→ **Given material**
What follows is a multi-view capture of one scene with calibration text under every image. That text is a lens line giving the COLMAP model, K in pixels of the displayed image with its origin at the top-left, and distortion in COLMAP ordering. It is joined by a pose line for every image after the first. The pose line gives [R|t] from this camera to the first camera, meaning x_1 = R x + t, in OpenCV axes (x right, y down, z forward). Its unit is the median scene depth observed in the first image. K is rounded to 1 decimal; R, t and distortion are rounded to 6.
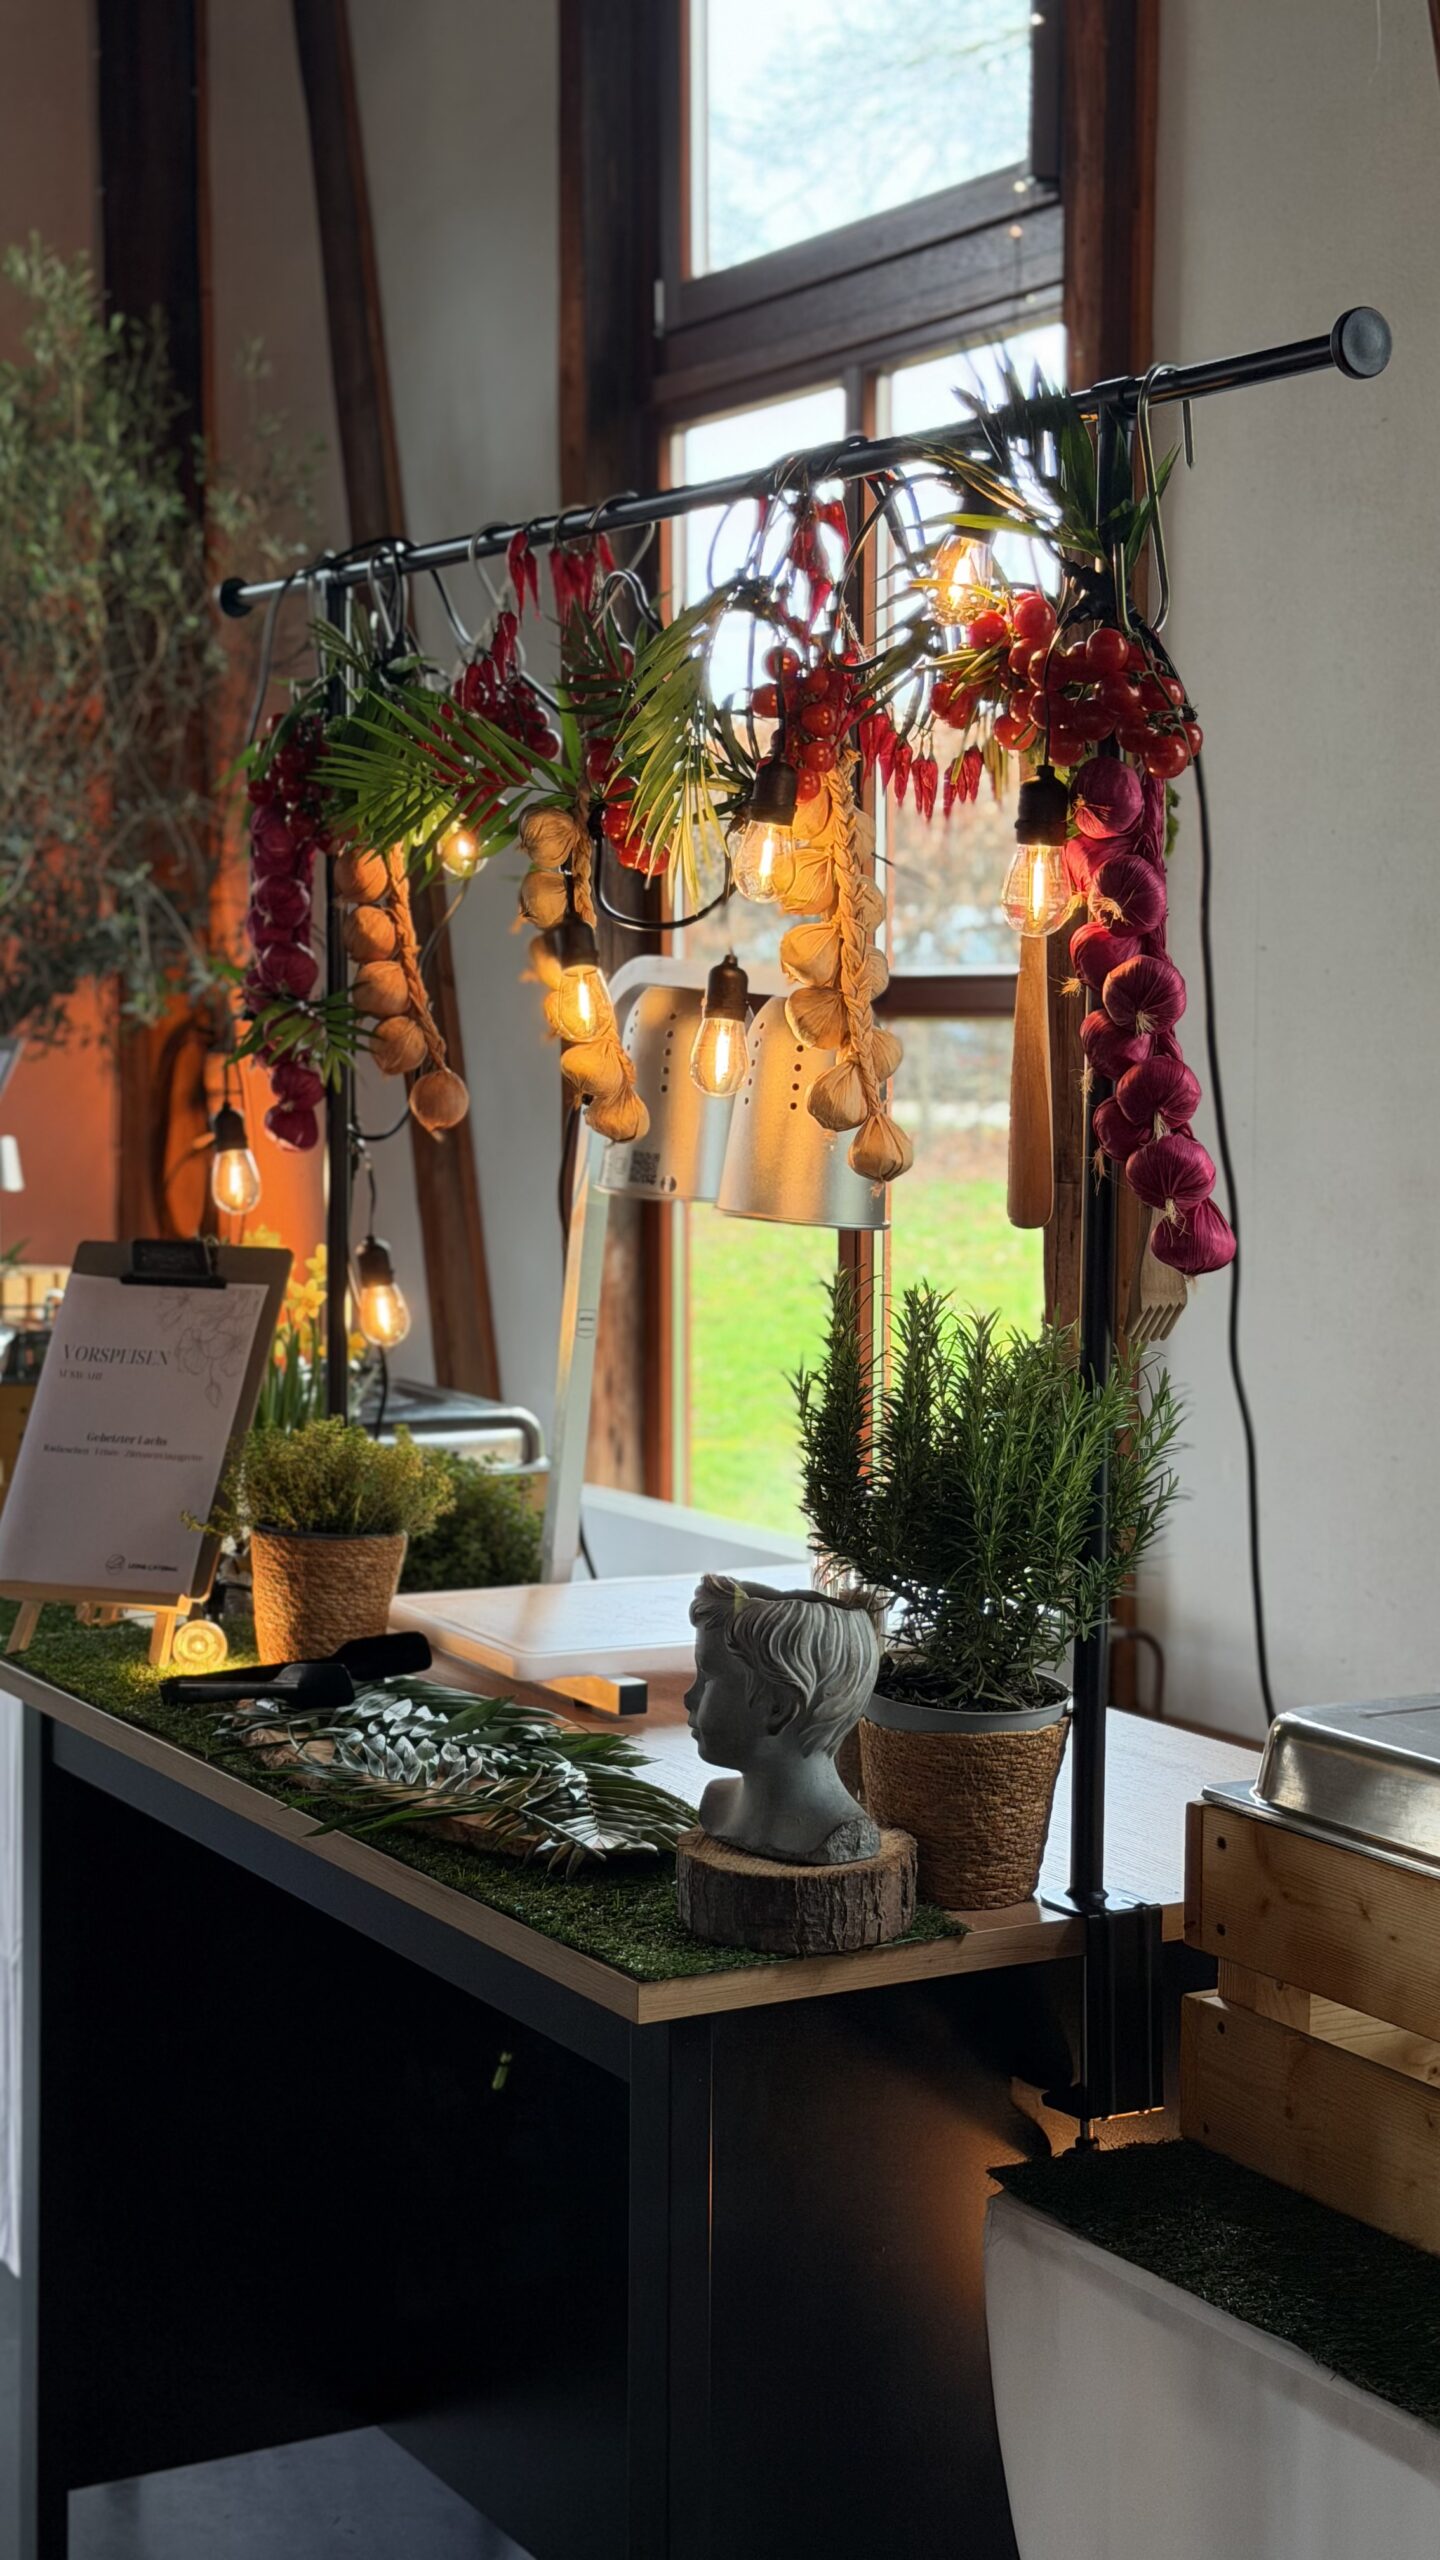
lens RADIAL K [[3637.0, 0, 709.2], [0, 3637.0, 1288.1], [0, 0, 1]] dist [0.129824, 0.000000]
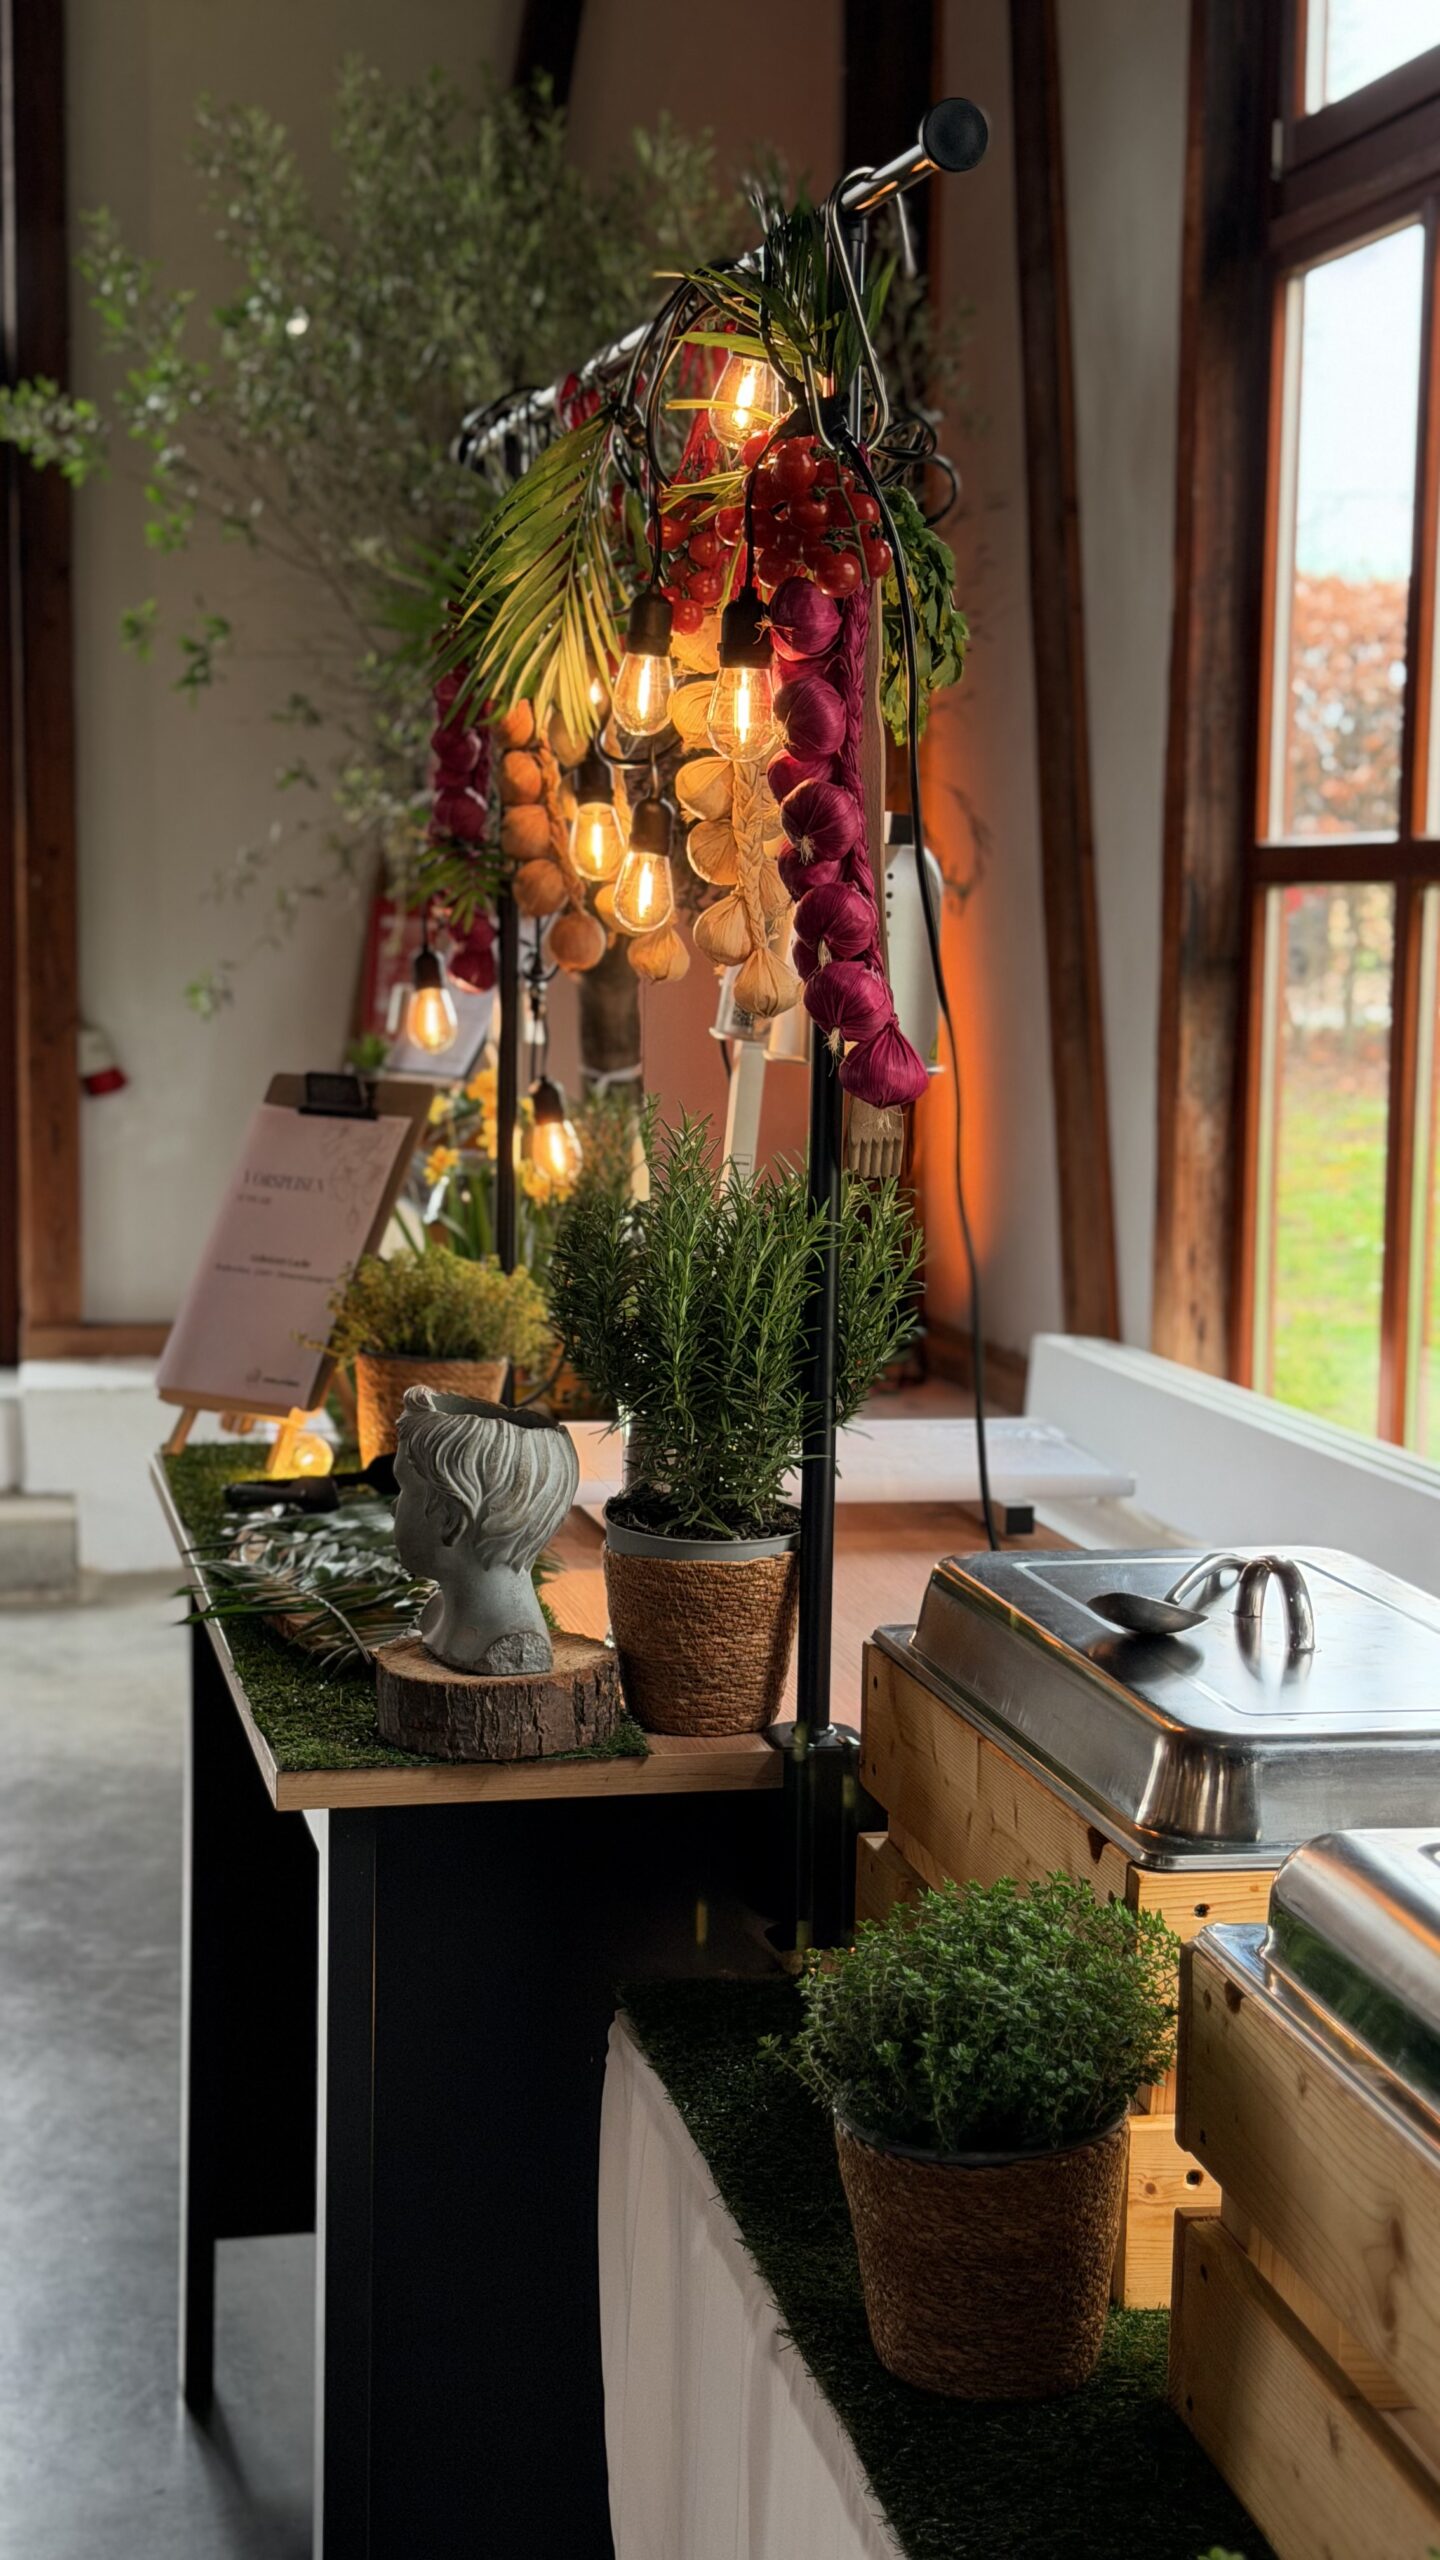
lens RADIAL K [[3637.0, 0, 703.2], [0, 3637.0, 1284.3], [0, 0, 1]] dist [0.129824, 0.000000]
pose [[0.952138, 0.041796, -0.302797, 0.275752], [-0.033277, 0.998893, 0.033242, 0.009182], [0.303851, -0.021574, 0.952475, 0.035692]]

→ **Exercise instructions**
Collect every line of the data above that contains the string "pose". Case counts, so match capitalization exactly.

→ **Response to this exercise**
What follows is a multi-view capture of one scene with calibration text under every image. That text is a lens line giving the COLMAP model, K in pixels of the displayed image with its origin at the top-left, and distortion in COLMAP ordering. It is joined by a pose line for every image after the first. The pose line gives [R|t] from this camera to the first camera, meaning x_1 = R x + t, in OpenCV axes (x right, y down, z forward). Its unit is the median scene depth observed in the first image. K is rounded to 1 decimal; R, t and distortion are rounded to 6.
pose [[0.952138, 0.041796, -0.302797, 0.275752], [-0.033277, 0.998893, 0.033242, 0.009182], [0.303851, -0.021574, 0.952475, 0.035692]]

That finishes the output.